А вот в последнем Алексей ошибся. Дмитрий Голицын оказался прав, и Давыдов действительно прислал ему приглашение к завтраку. Именное, на одного человека, так что Михаилу пришлось остаться. Денис Давыдов встретил его в халате, наброшенном поверх домашнего костюма, лениво поковырял вилкой воздушный омлет и взглянул на Алексея в упор, чуть склонив голову на бок.

— Что ж, граф, свои камни вы назад получили и поэтому предлагаю вам забыть сие недоразумение, — наконец заявил он.

— Ну, предлагайте, князь, — ответил ему прямым взглядом Алексей.

— Что? — удивлённо выгнул бровь Давыдов.

— Не знаю. Государи вот посоветовали Долманский прииск…

Несколько секунд Давыдов буравил его взглядом, а потом расхохотался. Смеялся он долго и остановился внезапно.

— Государи вам посоветовали решить это дело миром! — жёстко прищурился он. — Или вы всерьёз думаете, что я стану от вас откупаться?
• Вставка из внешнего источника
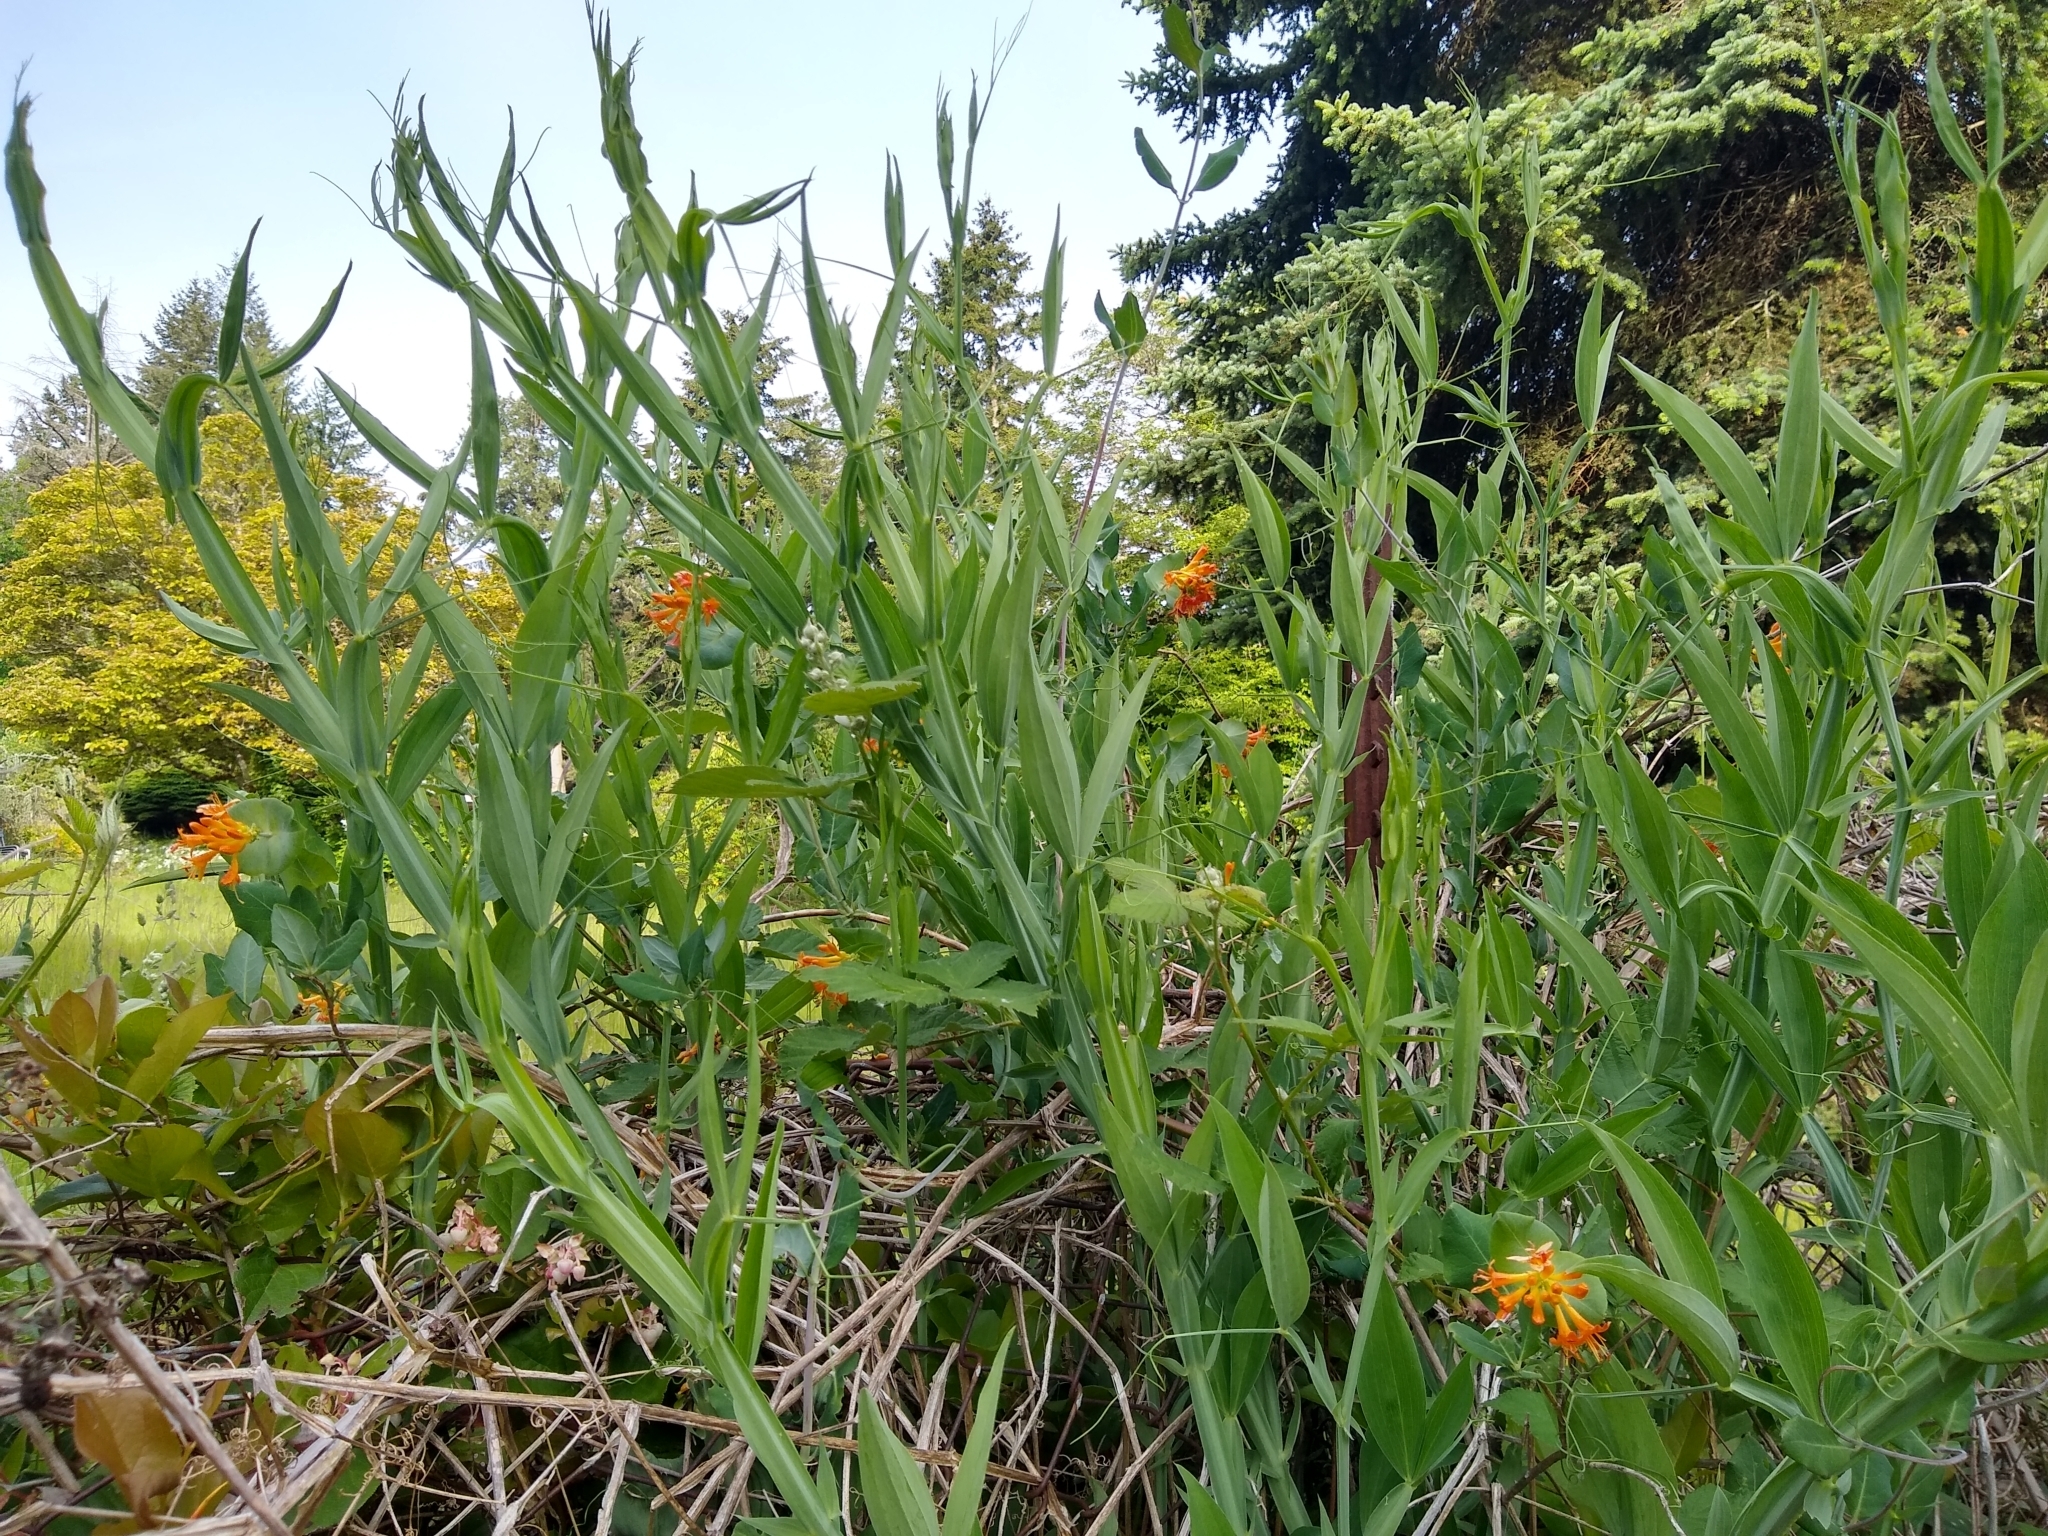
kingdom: Plantae
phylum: Tracheophyta
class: Magnoliopsida
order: Dipsacales
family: Caprifoliaceae
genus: Lonicera
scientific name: Lonicera ciliosa
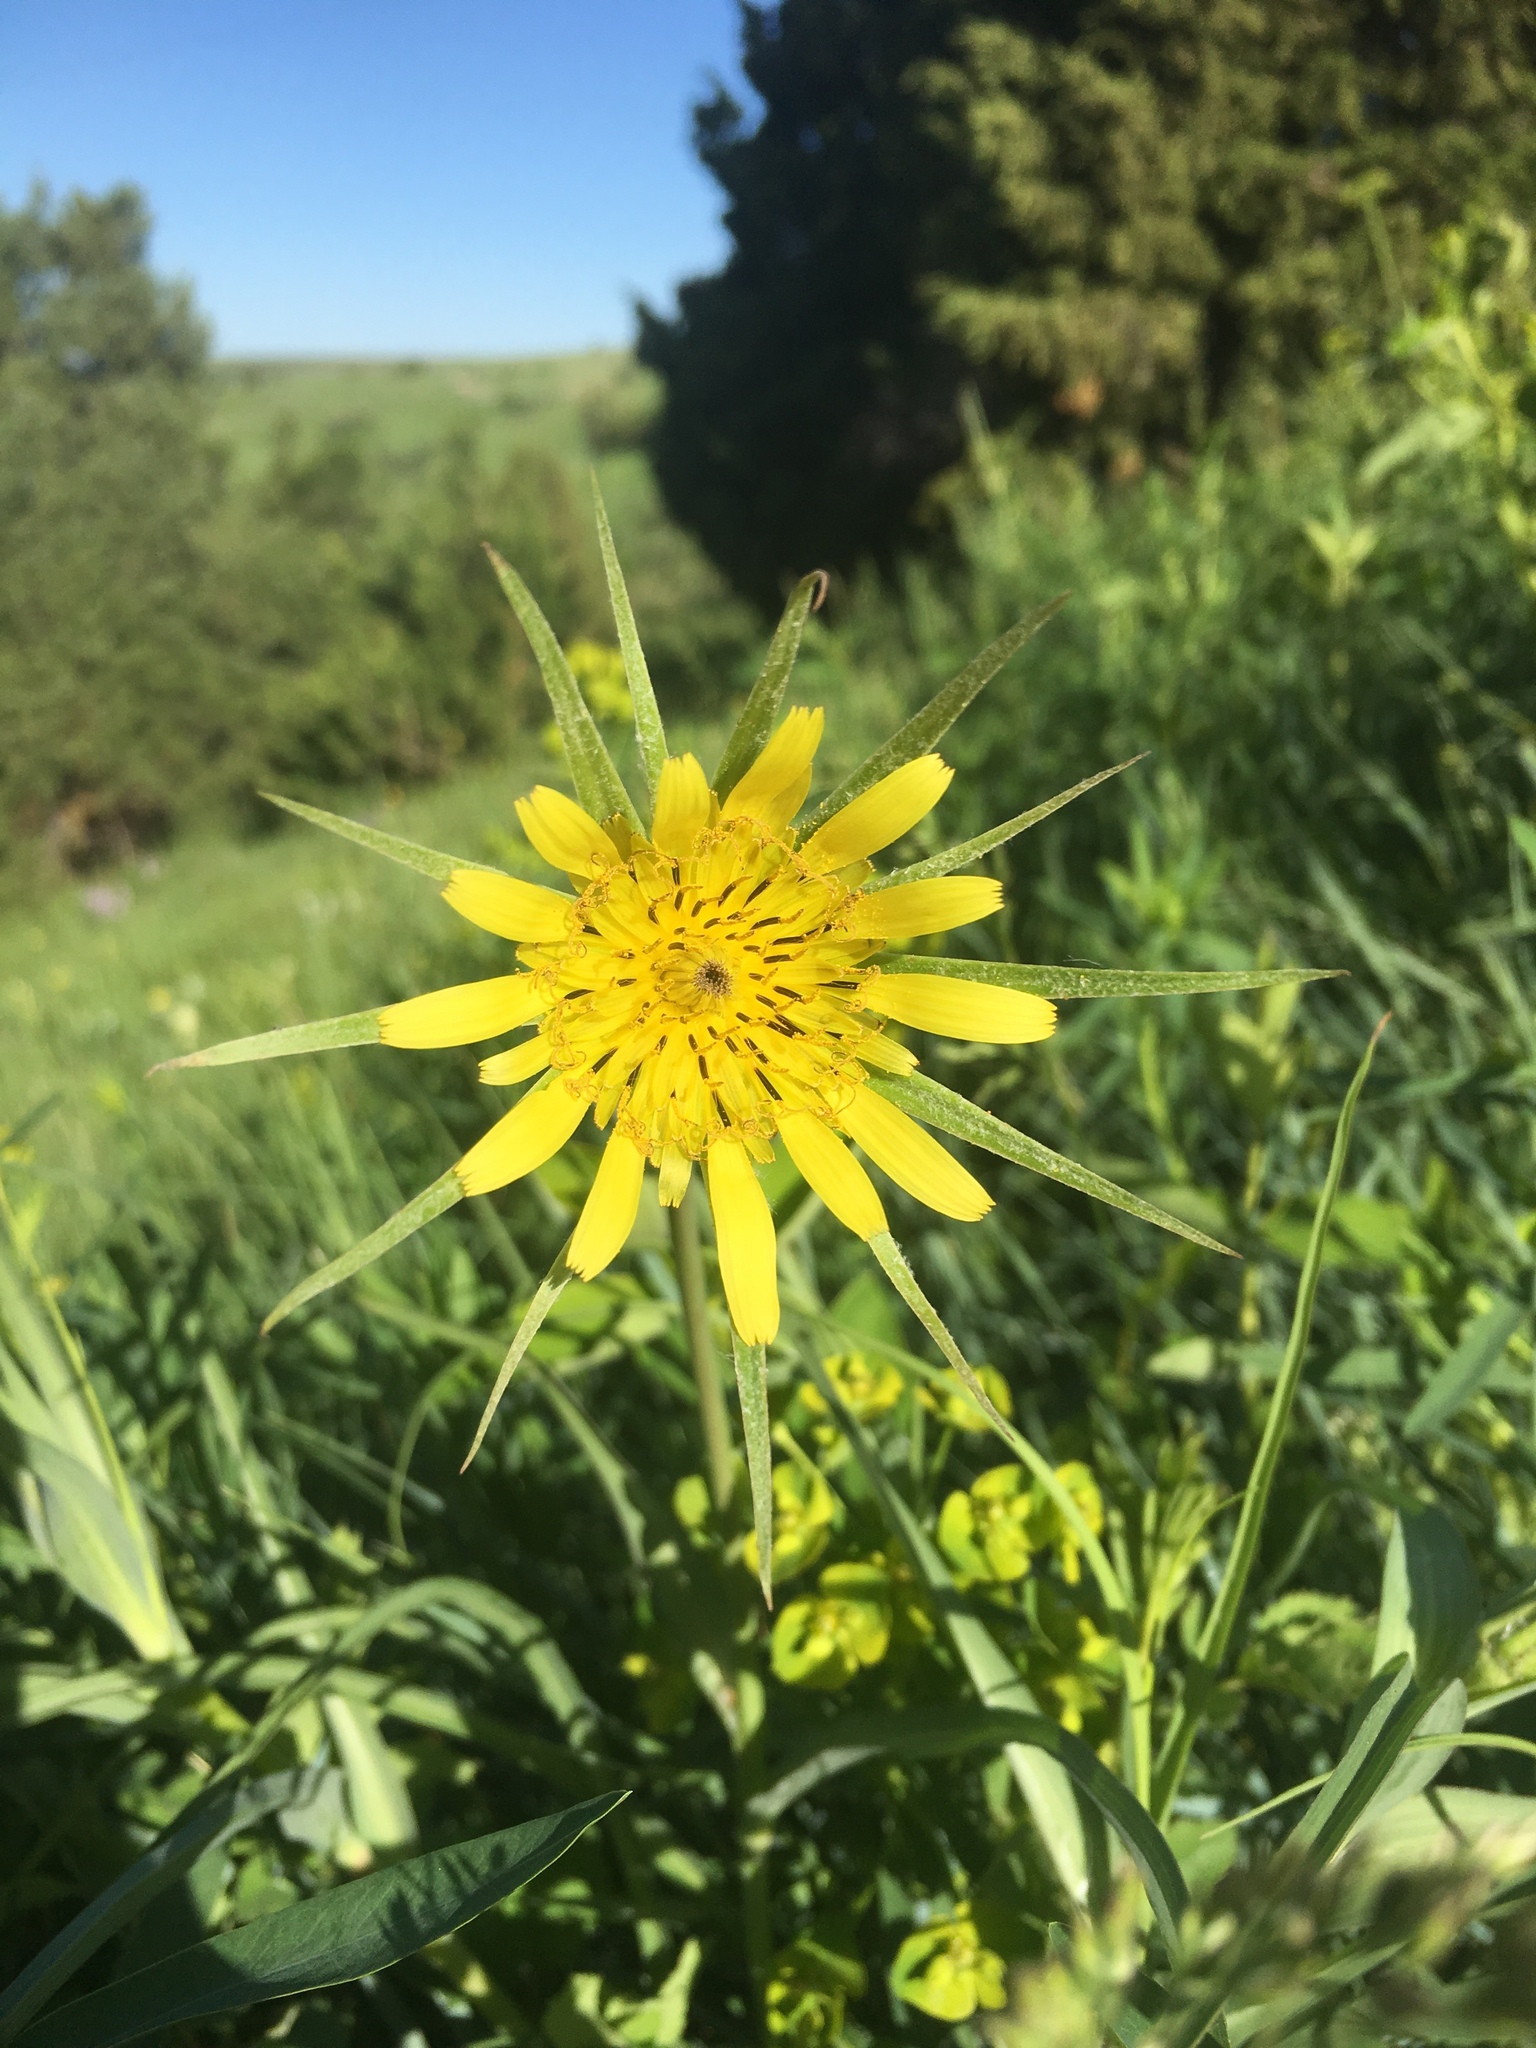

Между прочим, тот факт, что вы оказались обладателем уникального комплекта, стал для Алексея Николаевича сюрпризом. Очень неприятным сюрпризом, из-за которого вы, граф, вчера сильно потеряли свои позиции, так что не вам ставить мне условия.

— С чего вы взяли это, князь?

— С того, что это Георгий Михайлович мог не знать о клейме на бриллиантах, поэтому и не снял его, преподнося вам подарок. А вот Алексею Николаевичу об этом было известно точно. Не обольщайтесь тем, что с вами вчера были любезны, такую «пощёчину» он не забудет. И для вас же будет лучше поскорее вернуться в вашу тайгу и не напоминать государям о себе лишний раз.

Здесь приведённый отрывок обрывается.